• **文献节选**
------------------------------------------------------------------------

那么,“意象”是怎样从一个哲学概念过渡到文学概念呢?

其实以古人的大文学的观念看来,哲学与文学是不分的。并且《易》象与文学还有着天然的联系。刘勰对于《易》象与文学的关系,就有过明确的论述:

人文之元,肇自太极,幽赞神明,《易》象惟先。(《文心雕龙·明道》)

亦即是说,《易》象与人文本来就是一回事。清初学者王夫之更是直接指出:“象者文也。”③他们所说的“文”比我们狭义的文学的含义自然要宽泛得多,他们所说的“象”当然也不是一个纯文学的概念。但是毕竟“象”与“文”便自始至终地有着千丝万缕的联系了。所以当文学的概念开始形式后,“意”“象”这些概念也很自然地运用于古代文论当中,如范晔所倡文章“以意为主”,④挚虞的“文章者,所以宣上下之象”,⑤这可以看作是“意象”成为文学话语的滥觞。但“意象”合用作为一个文学概念,则始于刘勰《文心雕龙·神思》的“窥意象以运斤”。⑥

然而也是自刘勰起,“意象”便与另一个文学概念“比兴”纠结在一起(详见后文),自此古人多将“比兴”和“意象”笼统地看成一回事。唐代皎然《诗式》中说:“取象曰比,取义曰兴,义即象下之意。凡禽鱼草木,人物名数,万象之中,义类同者,尽入比兴。《关睢》即其义也。”⑦明显将“比兴”与“意象”互训。其后有宋代陈骙《文则》卷上言:“《易》之有象,以尽其意;《诗》之有比,以达其情。文之作也,可无喻乎?”⑧明代张蔚然《西园诗尘》:“《易》象幽微,法邻比兴。”清代宋大樽《茗香诗论》:“(《易》)取象如诗之有比。”都是把意象和比兴联系在一起。一直到清代戴震更是明确地从理论上将“意象”和“比兴”等同起来,他说:“《易》象虽包六艺,与《诗》之比兴,尤为表里。……深于比兴,即其深于取象者也。”⑨

一、“比兴”和“意象”之关系

现代学者中较早论及“比兴”与“意象”关系的是闻一多,他在《说鱼》(1945)中提到:“‘象’与‘兴’实际都是隐,有话不能明说的隐,所以《易》有《诗》的效果,《诗》亦兼《易》的功能,而二者在形式上往往不能分别。”⑩并总结说,“《易》中的象与诗中的兴,……本是一回事,所以后世批评家也称诗中的兴为兴象”,闻一多比起戴震更有所发挥,他从“兴象”这个词语中敏锐地觉察到了“比兴”和“意象”两个概念的融合。

钱钟书则对戴震的《诗》“比兴”即《易》“取象”的说法给予辩驳。他在《管锥编·周易正义·乾》(1979)中指出两者实际上是“貌同而心异”,“《易》之有象,取譬明理也”,故“初不拘泥于某象,变其象也可”,而“词章之拟象比喻则异乎是”:

诗也者,有象之言,依象以成言;舍象忘言,是无诗矣,变象易言,是别为一诗且非诗矣。故《易》之拟象不即,指示意义之符(sign)也;《诗》之比喻不离,体示意义之迹(icon)也。

------------------------------------------------------------------------

• **可用资料**
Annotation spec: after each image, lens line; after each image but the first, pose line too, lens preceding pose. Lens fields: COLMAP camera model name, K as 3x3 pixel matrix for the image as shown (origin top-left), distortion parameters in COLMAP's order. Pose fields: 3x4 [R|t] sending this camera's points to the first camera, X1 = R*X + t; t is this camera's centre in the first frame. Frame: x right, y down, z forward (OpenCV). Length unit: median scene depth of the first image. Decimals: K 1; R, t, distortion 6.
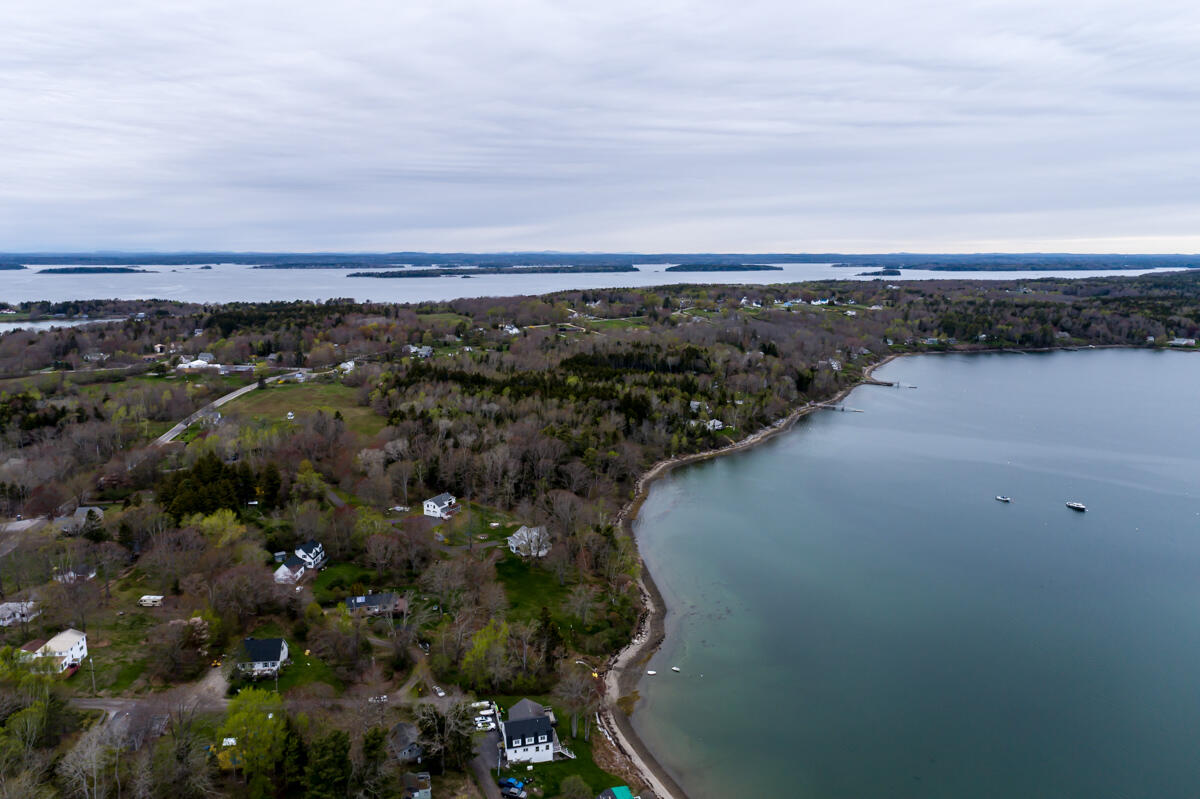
lens RADIAL K [[824.4, 0, 597.0], [0, 824.4, 398.6], [0, 0, 1]] dist [0.001673, 0.005843]
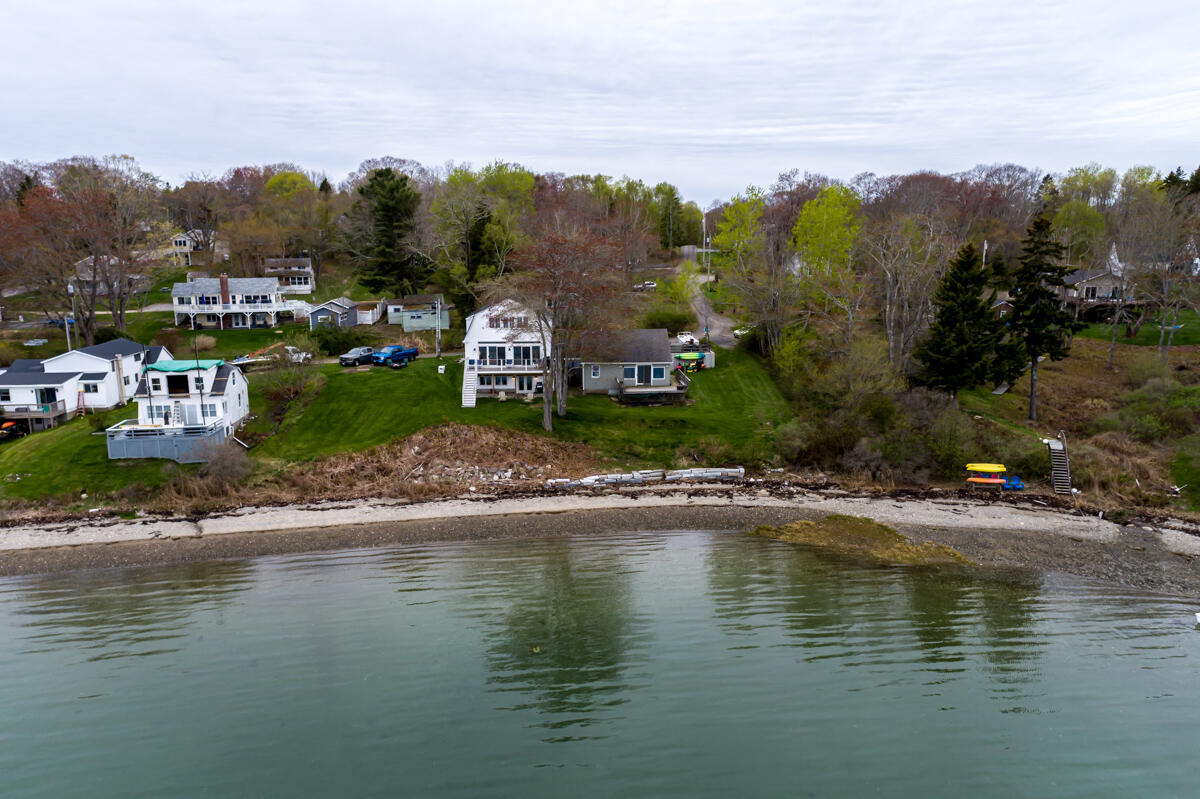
lens RADIAL K [[817.4, 0, 596.0], [0, 817.4, 395.7], [0, 0, 1]] dist [0.001787, 0.004474]
pose [[-0.212594, 0.177451, -0.960893, 0.060368], [-0.169593, 0.961747, 0.215130, 0.064528], [0.962311, 0.208696, -0.174367, 0.212623]]
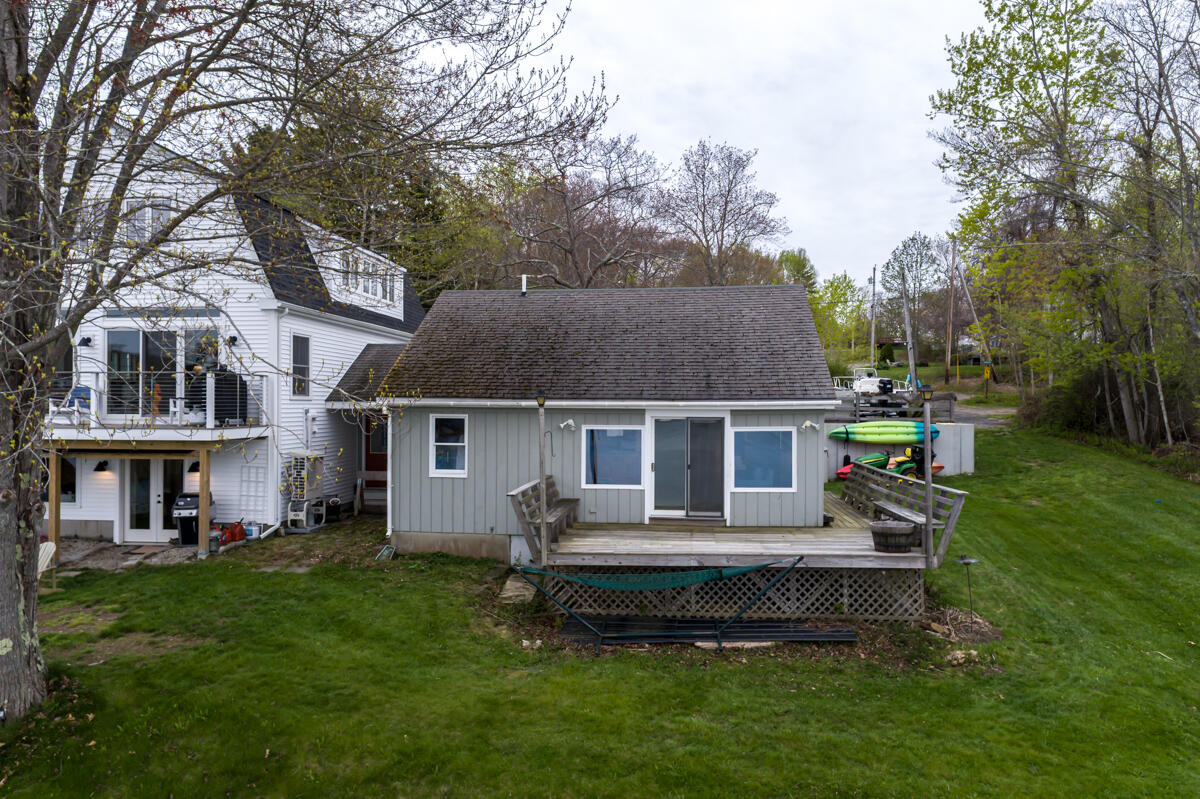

------------------------------------------------------------------------

• **任务说明 1**
在这篇论“意象”与“比兴”的节选中,“意象”合用作为一个文学概念是从哪一句话开始的?
• **任务说明 2**
判断下列说法是否与这篇论“意象”与“比兴”的节选相符,每项回答“是”或“否”,并原样引用节选中起决定作用的文字:(a)王夫之认为“象”就是“文”;(b)钱钟书赞同戴震把《诗》之“比兴”等同于《易》之“取象”;(c)闻一多的《说鱼》写于1979年。
• **任务说明 3**
请从这篇论“意象”与“比兴”的节选最后一句之后接着往下写,续写一段。

• **书面回答 1**
始于刘勰《文心雕龙·神思》中的“窥意象以运斤”。

• **书面回答 2**
(a)是。「清初学者王夫之更是直接指出:“象者文也。”」
(b)否。「钱钟书则对戴震的《诗》“比兴”即《易》“取象”的说法给予辩驳。」
(c)否。「他在《说鱼》(1945)中提到」

• **书面回答 3**
钱钟书说《易》象“不即”,即不执着于象,“忘象”的意思。他认为《诗》“比兴”不离于象,“舍象忘言,是无诗矣”。同时又指出“比兴”不可视同“意象”:

以《诗》之喻视同《易》之象,等不离者于不即,于是持“诗无达诂”之论,作“求女思贤”之笺;忘言觅词外之意,超象揣形上之旨;丧所怀来,而亦无所得返。

其实钱钟书并没有否定“比兴”与“意象”之间的联系,“舍象忘言,是无诗矣”一句已可见其用心。钱氏只是强调了《易》与《诗》的区别:《易》象是为了“存意忘象”,《诗》之“比兴”则是必需依托于具体物象。如果说闻一多的观点与戴震相近,那么,钱钟书的观点倒是与清代学者王夫之的观点相似。王夫之一直主张诗歌“以意为主”,但同时又指出:“诗之深远广大与夫舍旧趋新也,俱不在意。唐人以意为古诗,宋人以意为律诗绝句,而诗遂亡。如以意,则直须赞《易》陈《书》,无待诗也。”从这些看似矛盾的陈述中,其实是在阐述一个道理,即强调诗歌的生动性和形象性,其目的并不是要否定意象与诗歌的关系。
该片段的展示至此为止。